Ибрагимов сказал мне, что и сам не едет и меня не увозит потому, что легковую машину пришлось отправить в один из стрелковых батальонов: из немецкого тыла ожидается выход четвертой по счету за эти дни группы разведчиков, которую уехал встречать командир первой роты Гусев. Гусев, дескать, сидит в стрелковом батальоне, ждет своих, волнуется, и к нему, подбодрить его и вместе с ним встретить группу, только что выехали командир второй роты старший лейтенант Черепивский и военком отряда политрук Бурцев – неразлучные друзья-приятели.

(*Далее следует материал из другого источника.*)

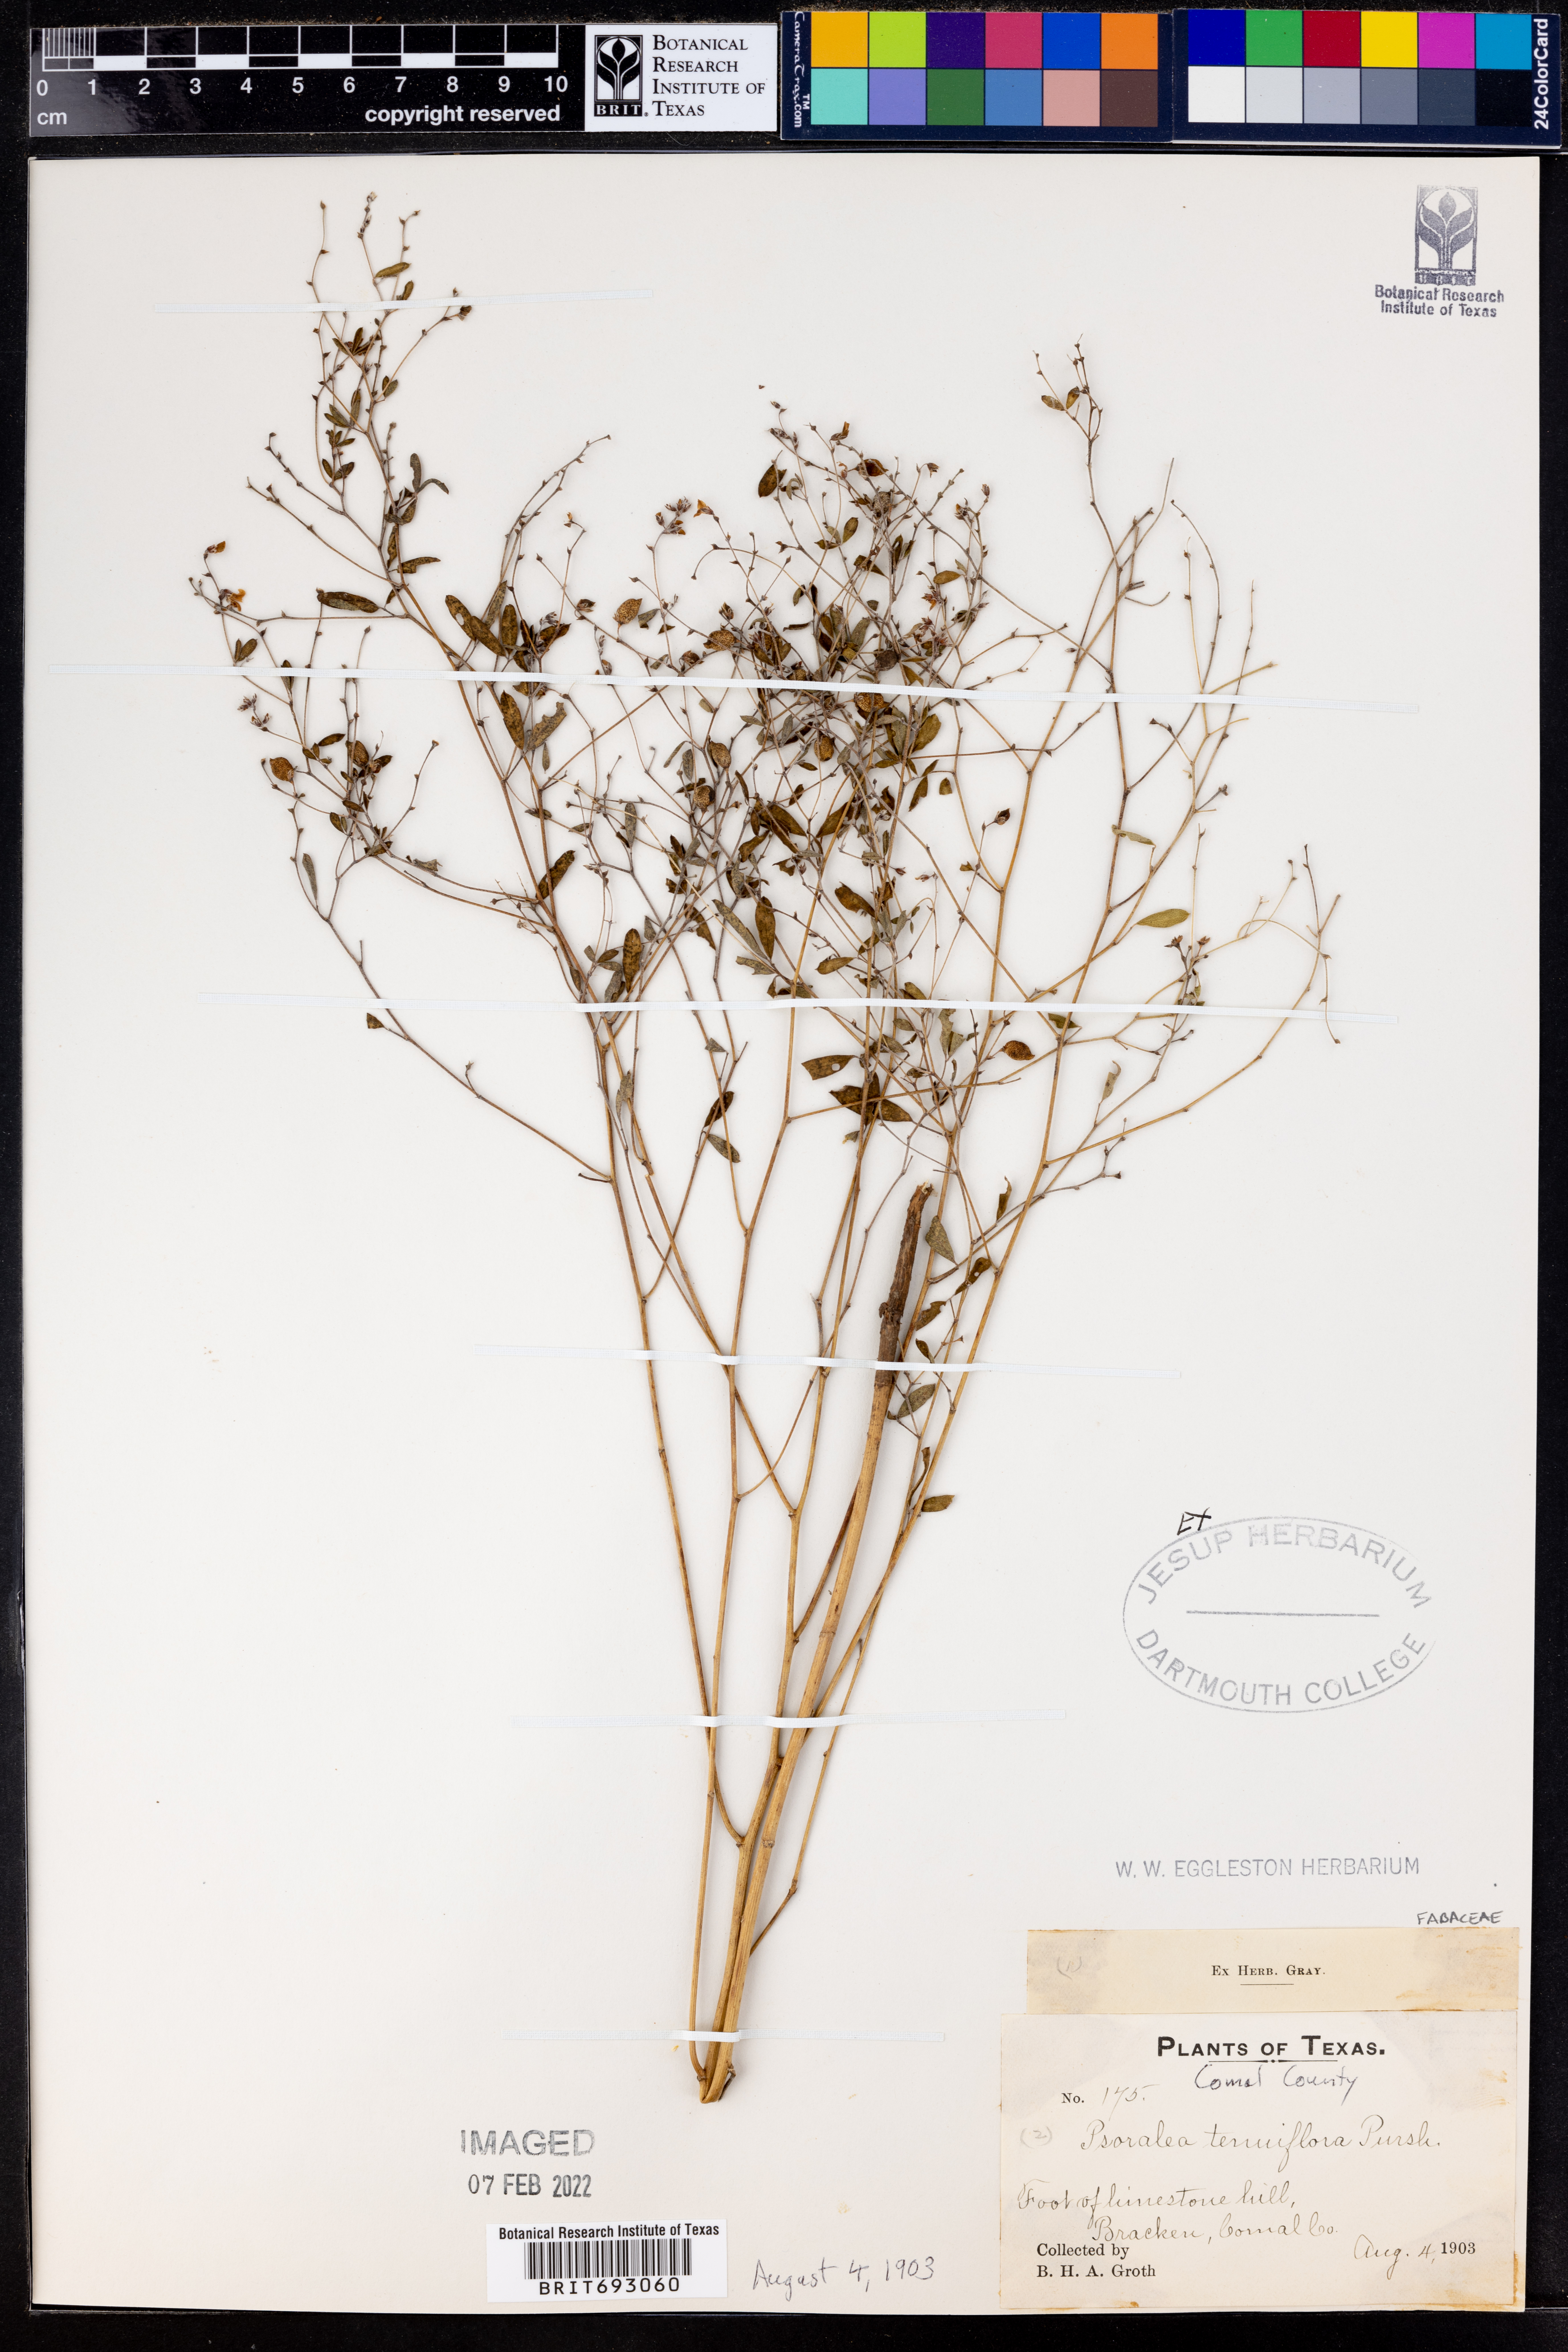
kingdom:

С Бурцевым я виделся в продолжение всех дней пребывания в разведотряде и уже многое записал о нем. А Черепивский… вчера, когда он приходил ко мне в палатку Пресса и анализировал тактические ошибки, допущенные его разведчиками, я любовался им: здоровый, налитый соками жизни, как спелое, крепкое яблоко, дюжий, уверенный в себе и спокойный Черепивский понравился мне своим трезвым взглядом на вещи, отсутствием какого бы то ни было желания приукрасить свои боевые дела (напротив, опускающий все то, что касается лично его самого), умением тактически мыслить и ясно формулировать свои мысли.
Так вот, я пришел к Ибрагимову и застал у него только что упомянутого мною батальонного комиссара.

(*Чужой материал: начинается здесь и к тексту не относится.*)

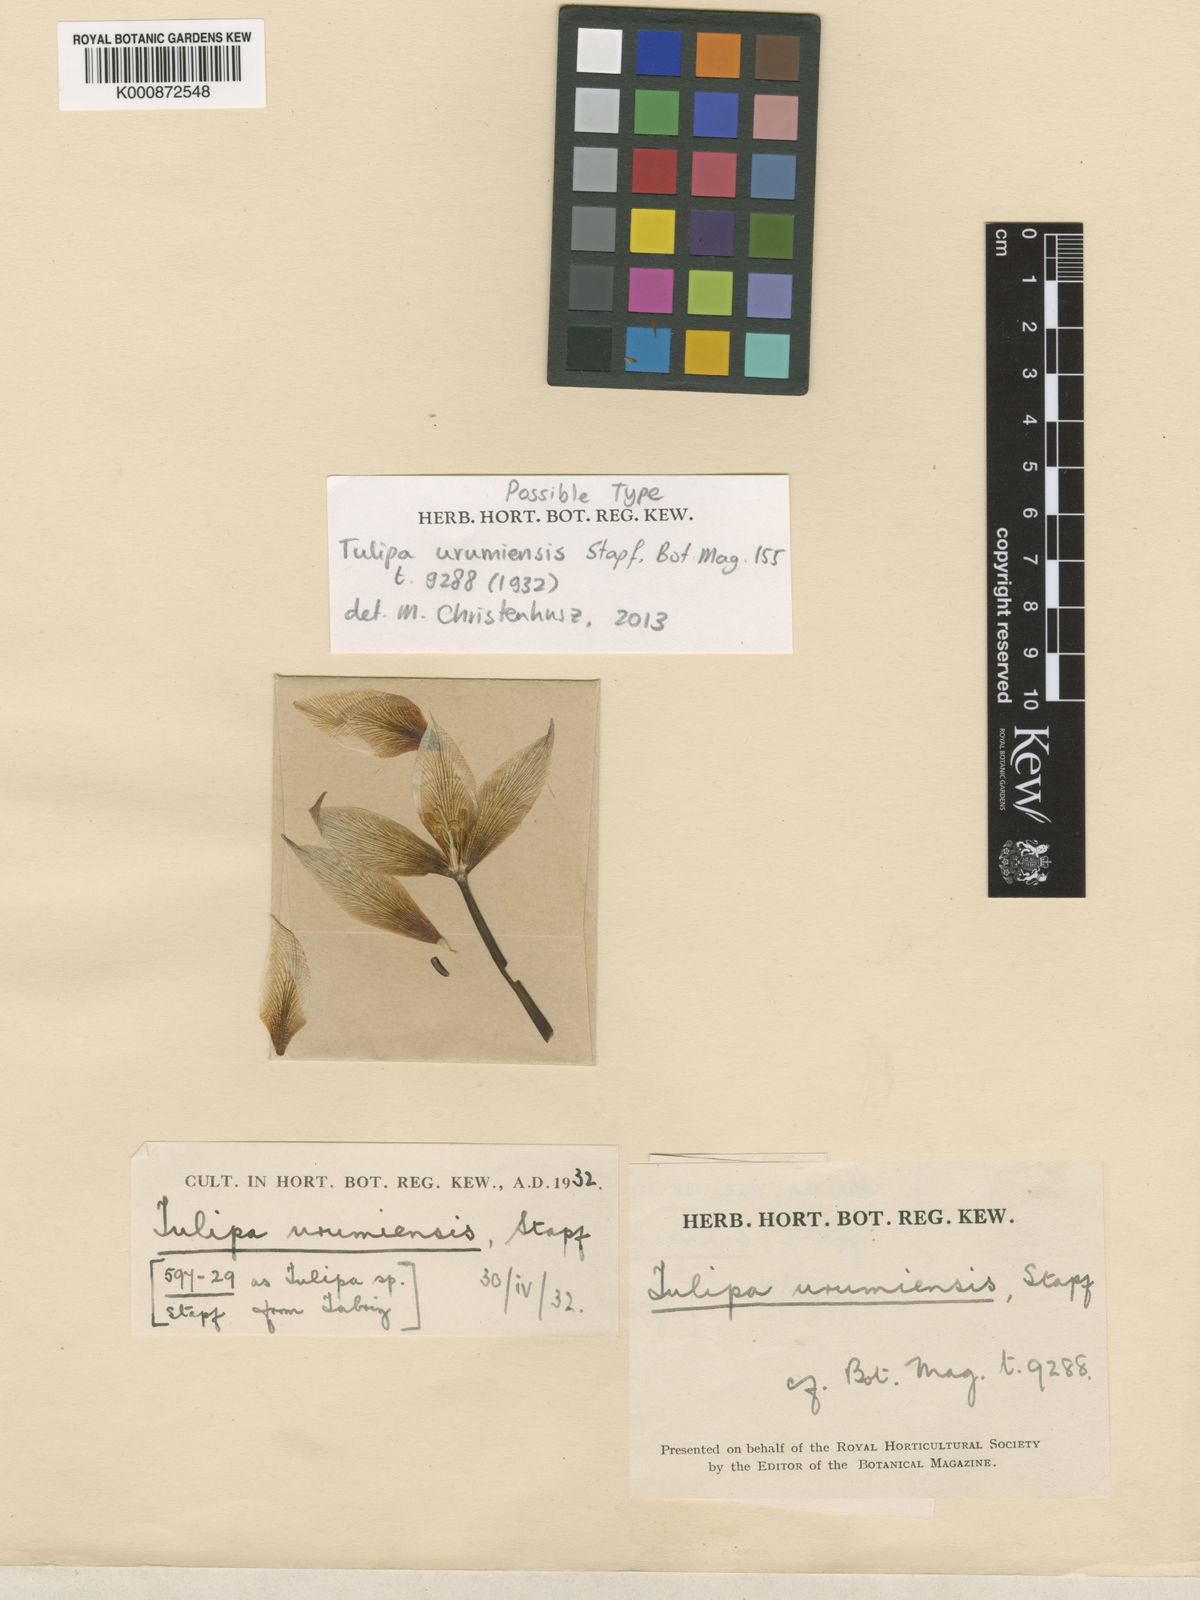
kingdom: Plantae
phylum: Tracheophyta
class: Liliopsida
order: Liliales
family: Liliaceae
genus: Tulipa
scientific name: Tulipa urumiensis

Ибрагимов уговаривал меня погостить в отряде еще несколько дней и затем велел своему связному, стройному фрунзенскому киргизу Исмаилову, принести капусты и водки, и мы выпили по полкружки и потом ужинали – жареной картошкой, блинчиками из белой муки с мясом и пили чай с печеньем. Завязалась хорошая беседа – о Памире, где Ибрагимов, как и я, бывал, о писателях, а потом – о Ленинграде, о пережитом в зимние месяцы, обо всем, что не выходит из мыслей всех любящих свою Родину. Мы как-то очень хорошо понимали друг друга, очень теплой, откровенной и проникновенной была беседа.

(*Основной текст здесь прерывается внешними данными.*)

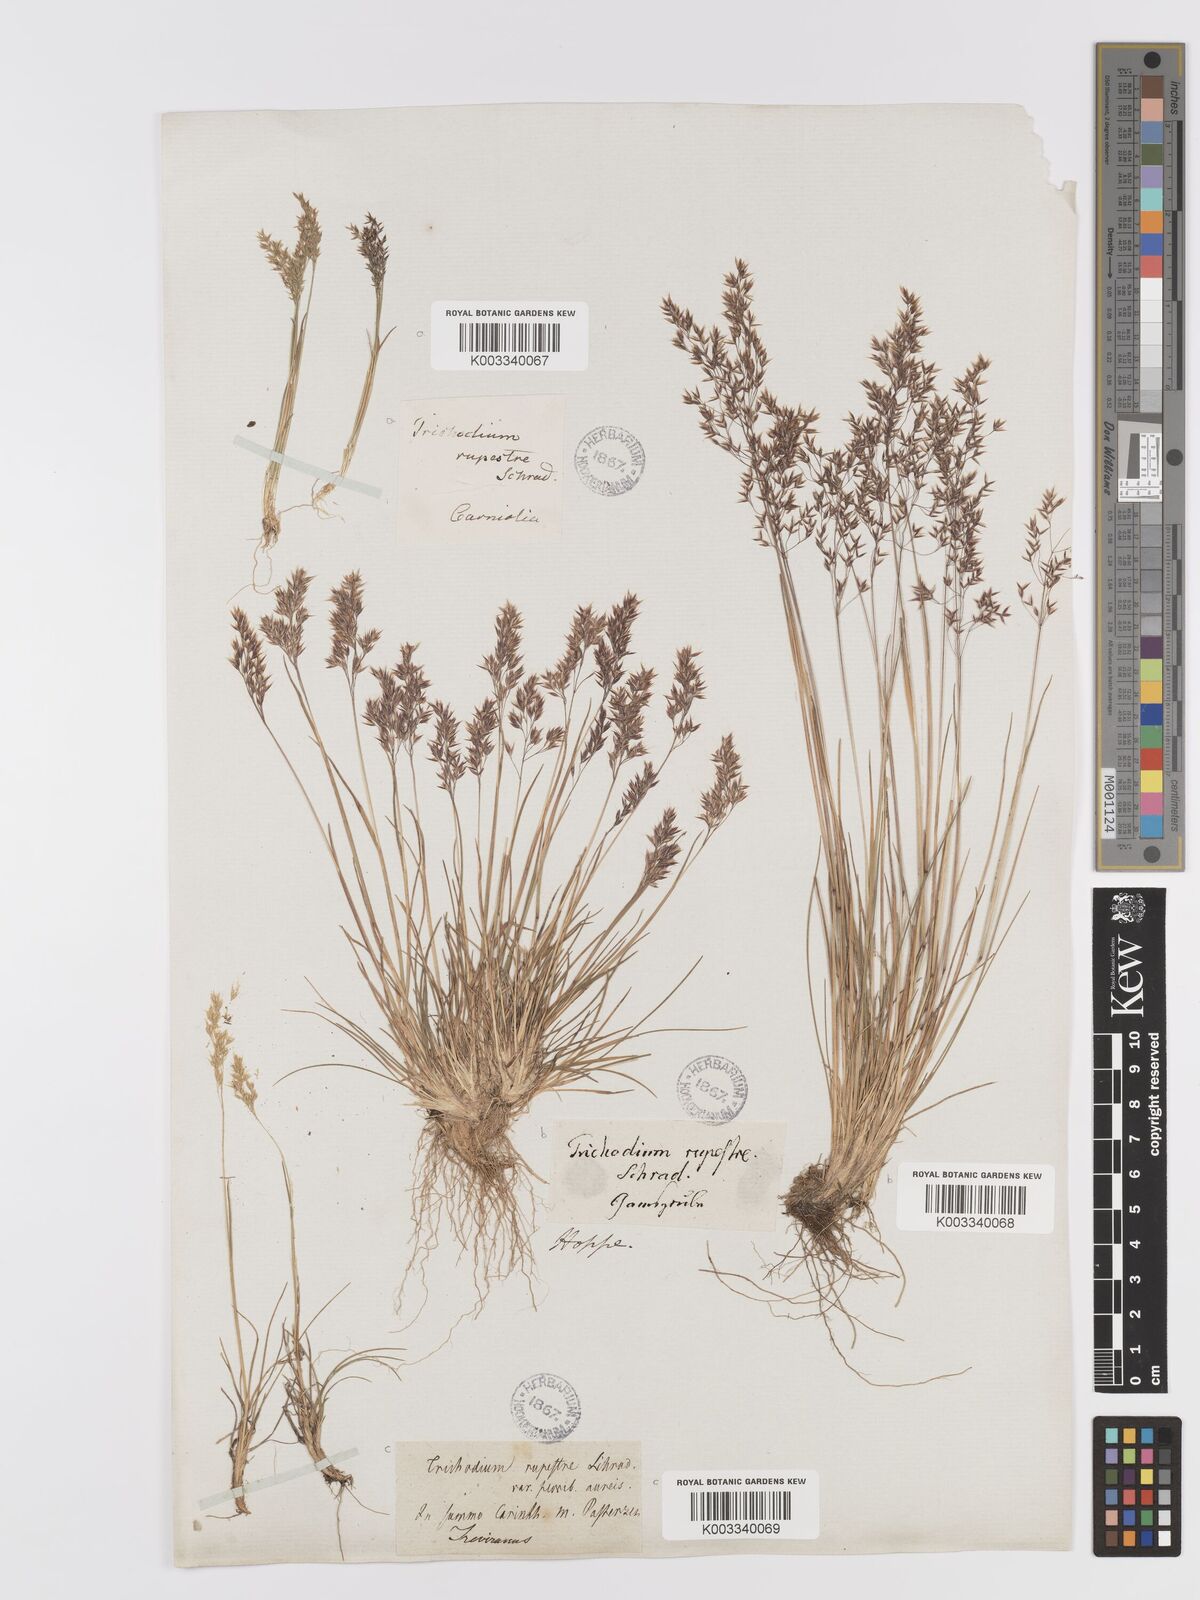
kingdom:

Было за полночь, когда я ушел от Ибрагимова. Болотцем, темным, мелкорослым, березовым леском мне нужно было пройти шагов двести до палатки Пресса. Но я не торопился пройти их, – так же, как и два вынырнувших из мрака часовых, я долго смотрел на запад. Там в темном небе вставал купол полыхавшего отражением в облаках багрового зарева – направление его от нас было строго на Ленинград. И мы – часовые и я, – а потом еще бессонный, в каких-то раздумьях блуждавший вокруг своей палатки по темному лесу Пресс, обсуждали – в Ленинграде ли этот большой пожар или в Шлиссельбурге, приходящемся на том же азимуте? Белые, как повисшие в небе солнца, горели круглые диски ракет, медленно, почти незаметно опускавшихся на парашютах. Левее черное небо рассекалось огненными пунктирными струями трассирующих пуль, выбрасываемых прямо в небеса пулеметами, – перекрещивающихся, извивающихся как змеи. Моментами яркие взблески от разрывающихся снарядов охватывали весь западный сектор неба неподалеку от нас – может быть, в километре, может быть, ближе.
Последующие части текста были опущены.